## MATERIAL FOR THIS EXERCISE
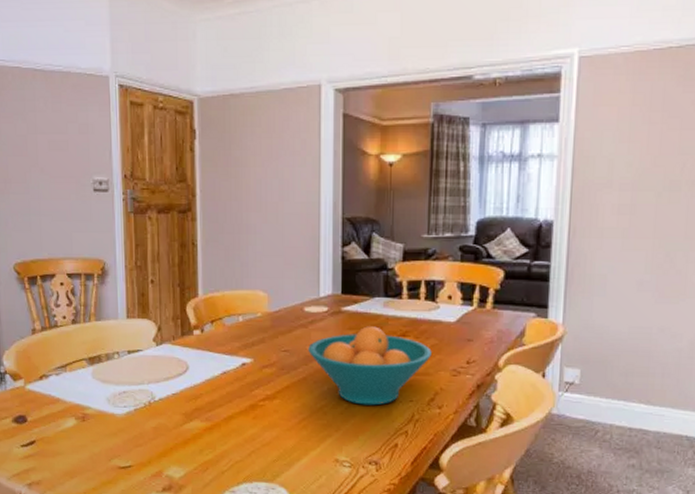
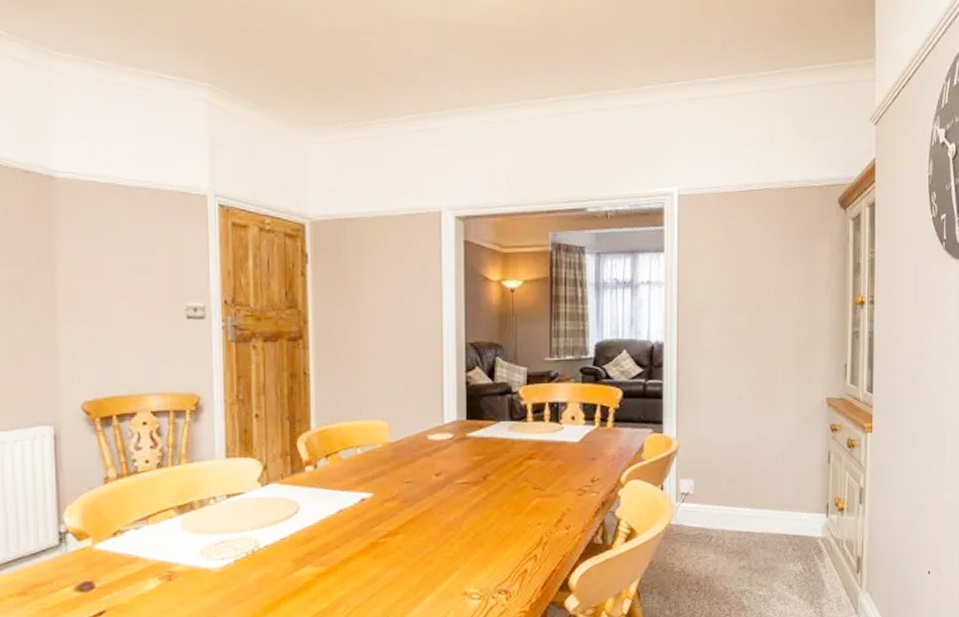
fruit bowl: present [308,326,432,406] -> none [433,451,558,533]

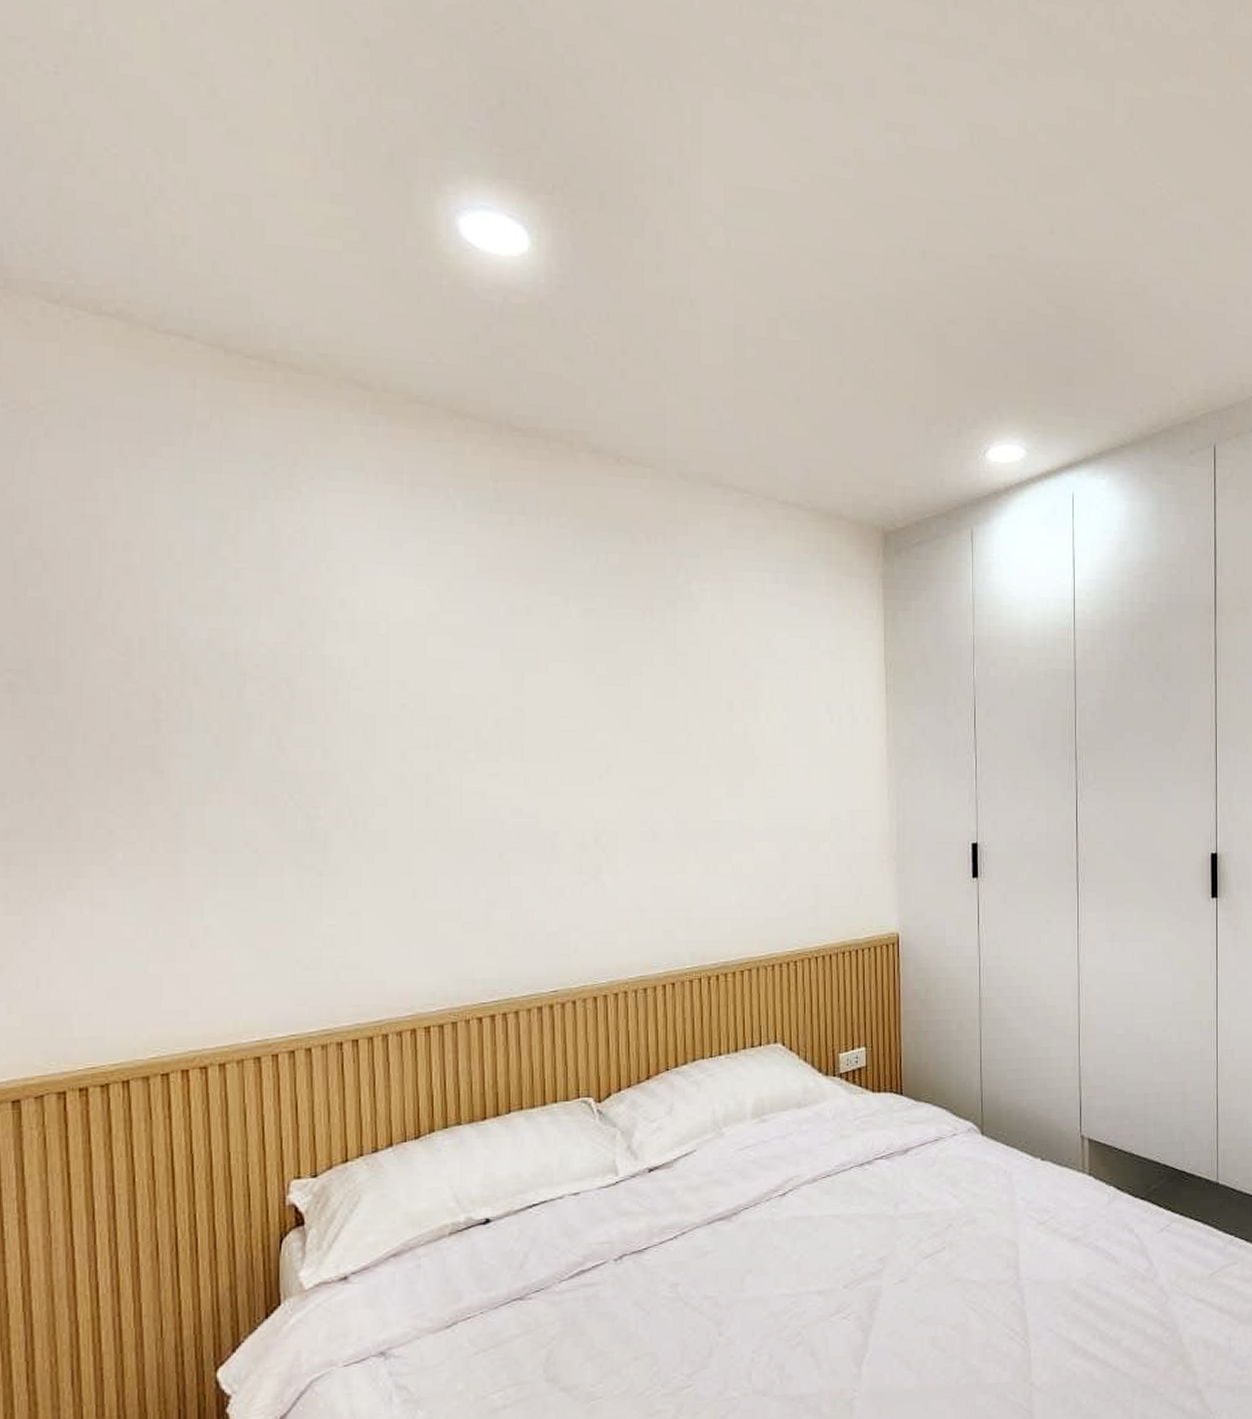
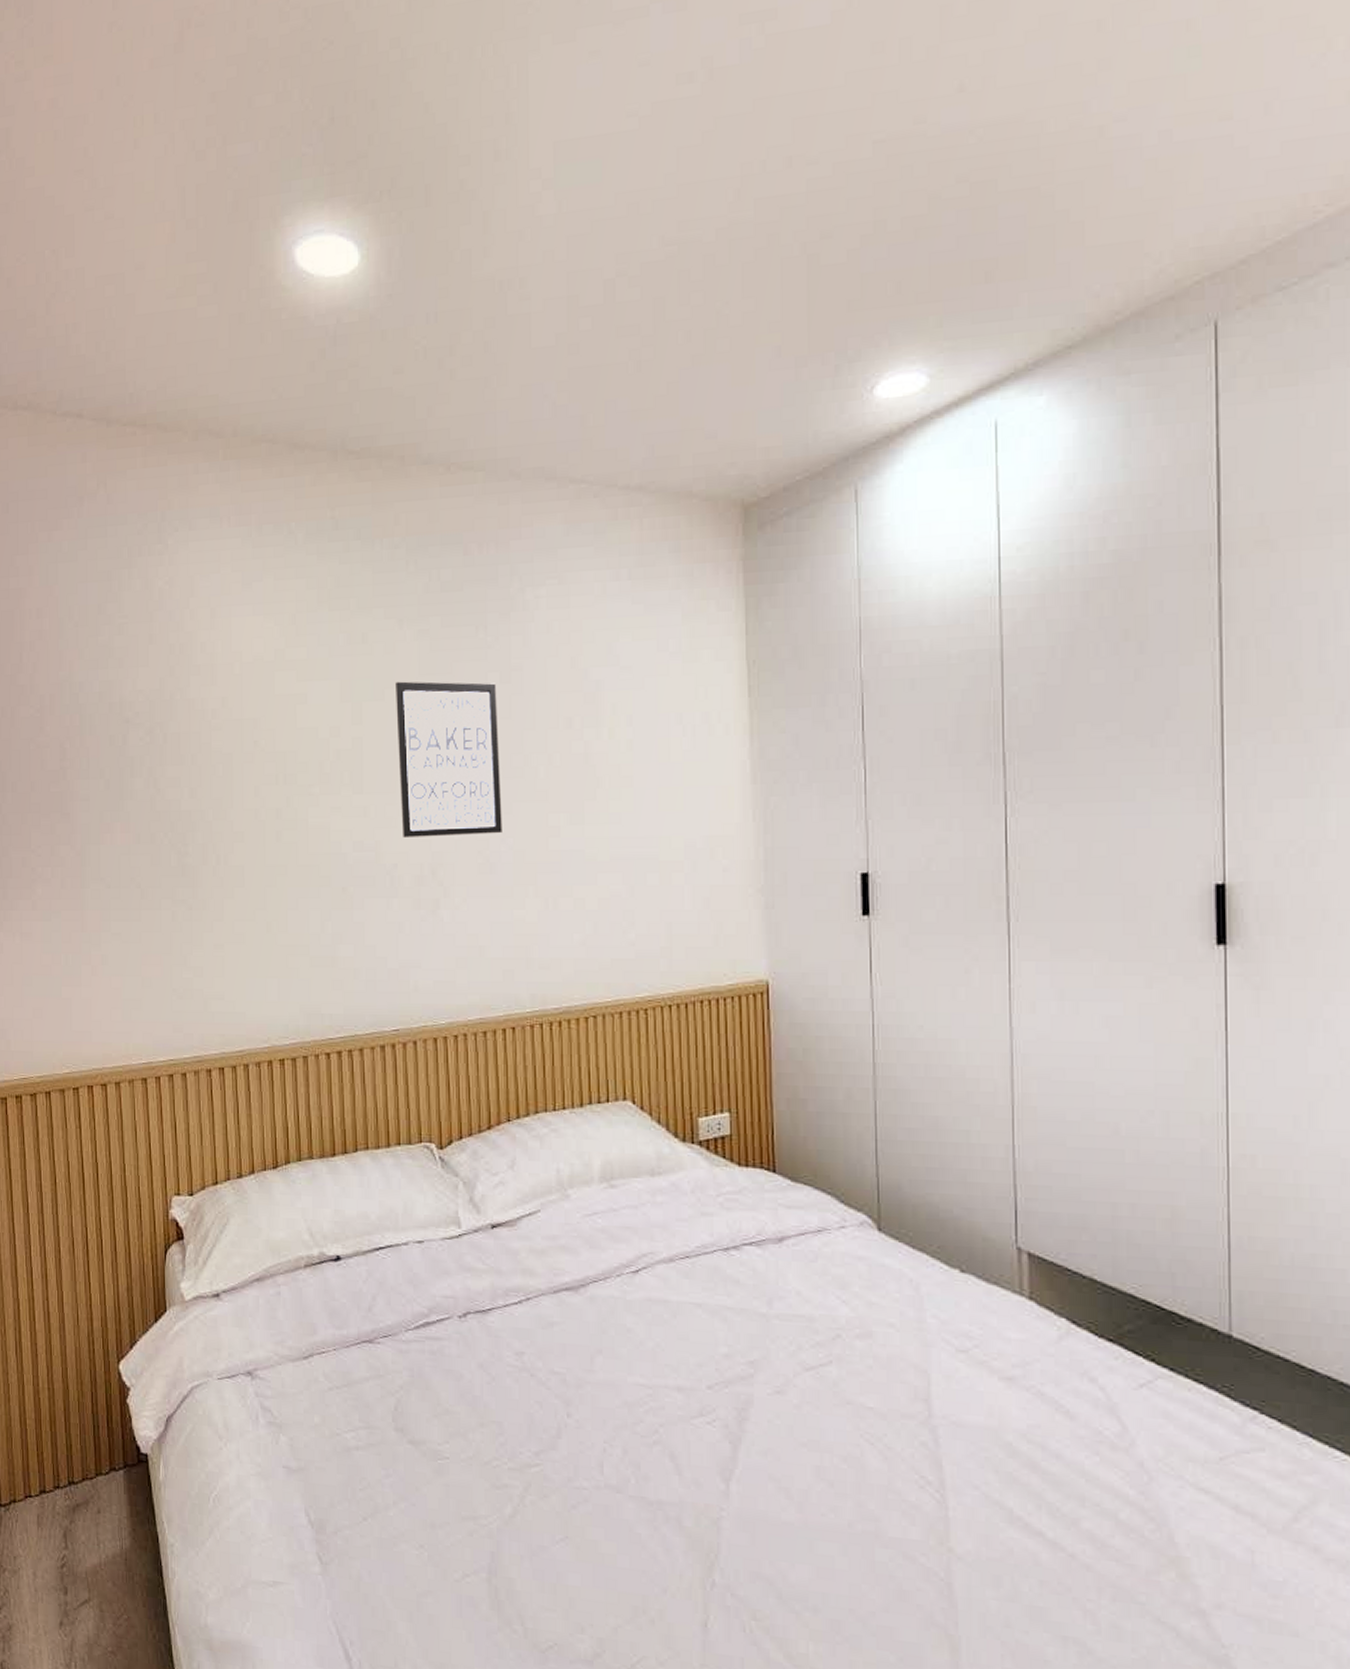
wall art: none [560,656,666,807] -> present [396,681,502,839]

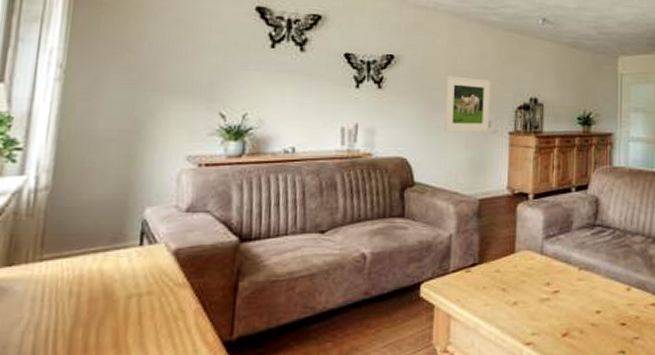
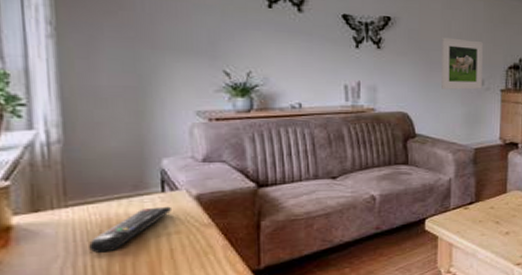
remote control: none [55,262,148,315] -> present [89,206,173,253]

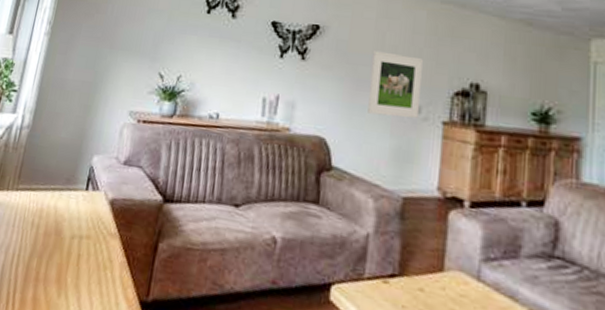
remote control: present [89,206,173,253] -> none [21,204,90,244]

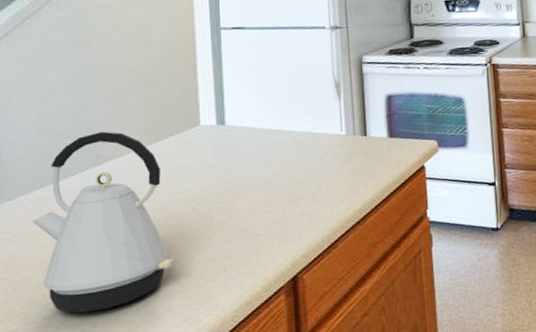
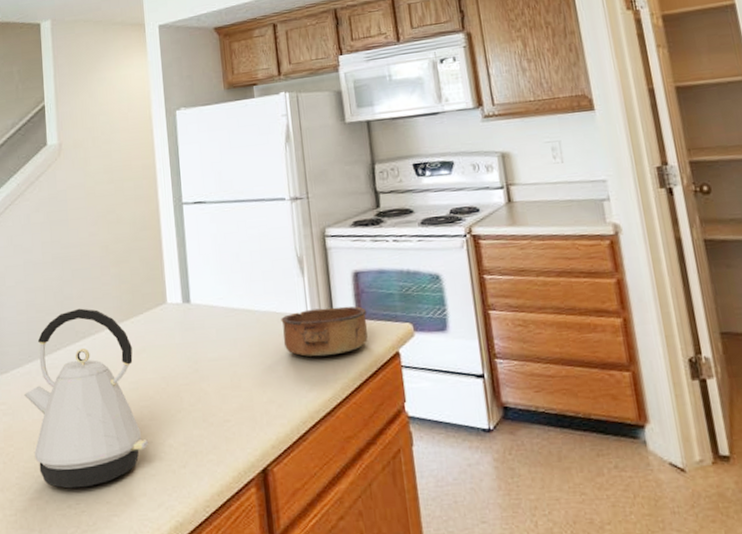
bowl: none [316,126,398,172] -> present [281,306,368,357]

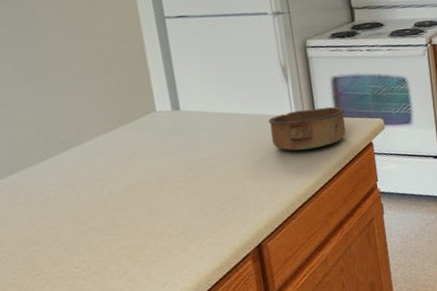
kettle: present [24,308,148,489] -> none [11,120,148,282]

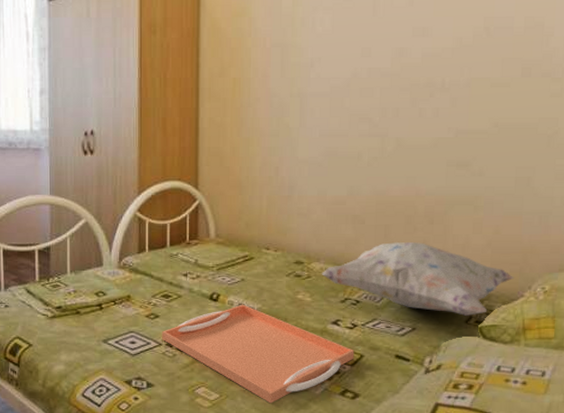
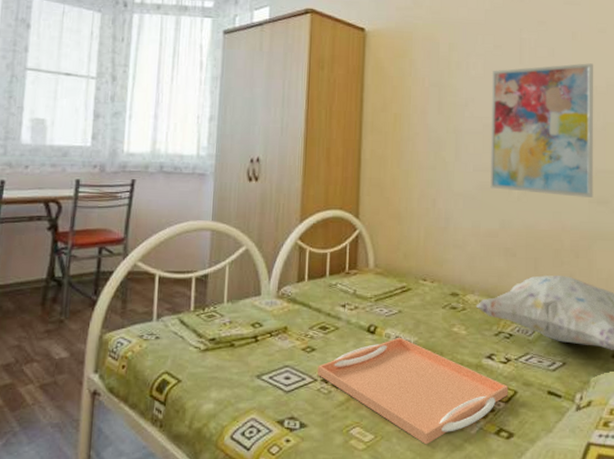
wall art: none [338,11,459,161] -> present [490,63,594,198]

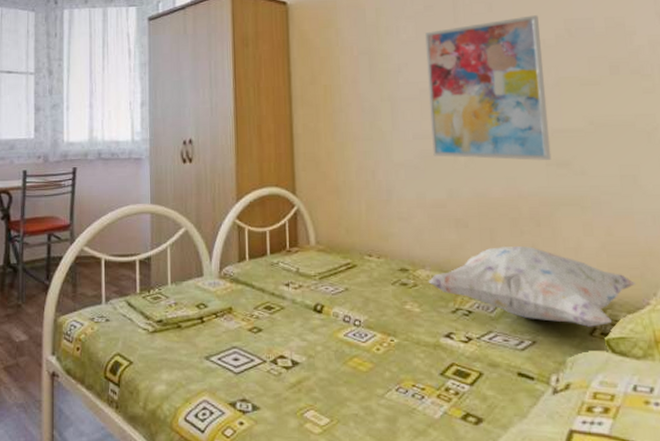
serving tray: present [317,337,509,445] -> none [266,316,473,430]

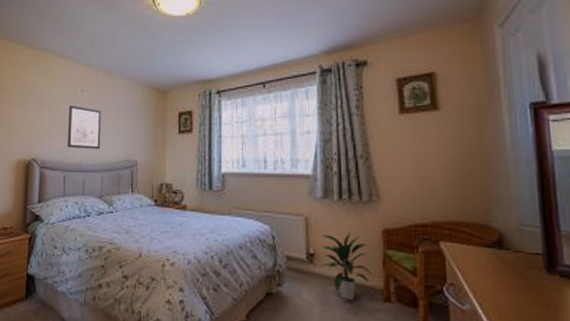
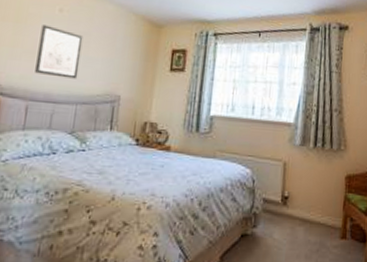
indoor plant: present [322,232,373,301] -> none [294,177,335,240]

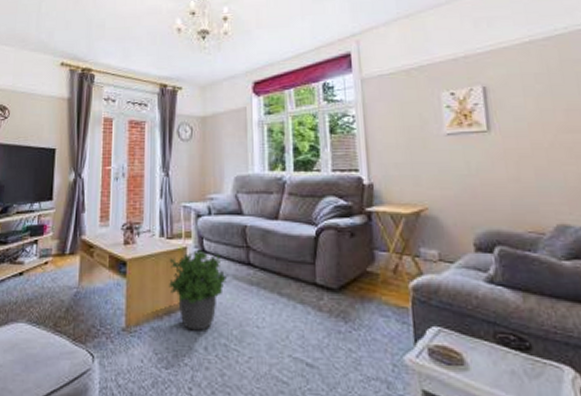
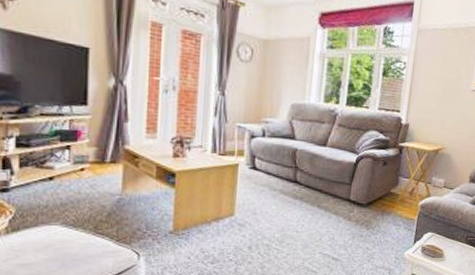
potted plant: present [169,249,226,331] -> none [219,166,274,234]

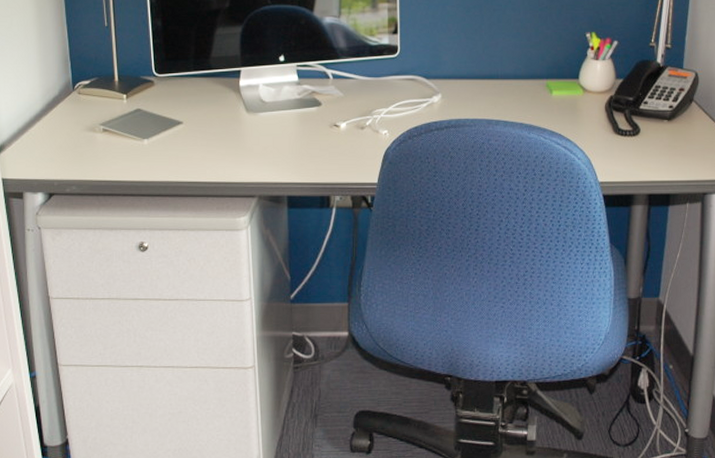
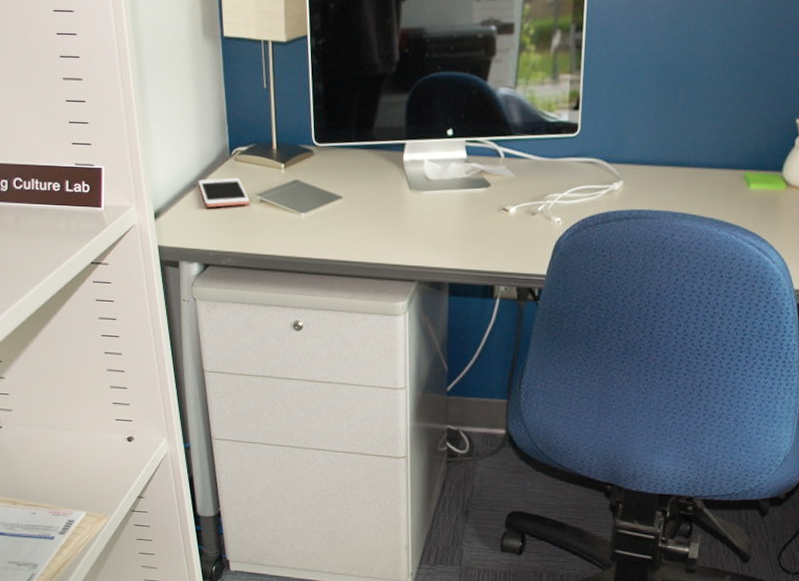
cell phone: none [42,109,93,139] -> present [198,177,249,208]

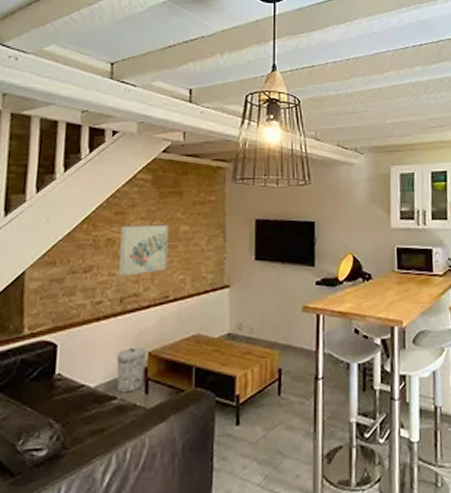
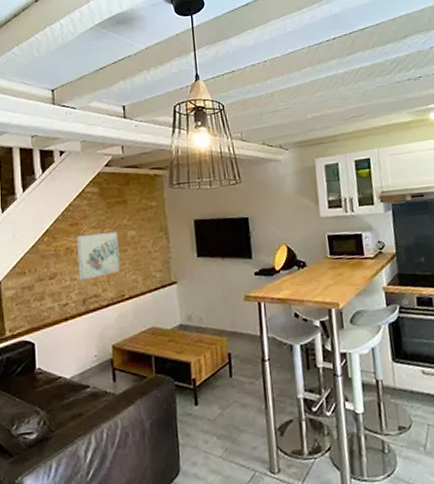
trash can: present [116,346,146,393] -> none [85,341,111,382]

## DIRECTIVE
Could you set down the material above word for word while dropping its pictures?

## THE COMPLETED TASK
fruit bowl: present [308,326,432,406] -> none [433,451,558,533]

wall art: none [560,656,666,807] -> present [396,681,502,839]

remote control: none [55,262,148,315] -> present [89,206,173,253]

remote control: present [89,206,173,253] -> none [21,204,90,244]

bowl: none [316,126,398,172] -> present [281,306,368,357]

kettle: present [24,308,148,489] -> none [11,120,148,282]

wall art: none [338,11,459,161] -> present [490,63,594,198]

serving tray: present [317,337,509,445] -> none [266,316,473,430]

indoor plant: present [322,232,373,301] -> none [294,177,335,240]

potted plant: present [169,249,226,331] -> none [219,166,274,234]

cell phone: none [42,109,93,139] -> present [198,177,249,208]

trash can: present [116,346,146,393] -> none [85,341,111,382]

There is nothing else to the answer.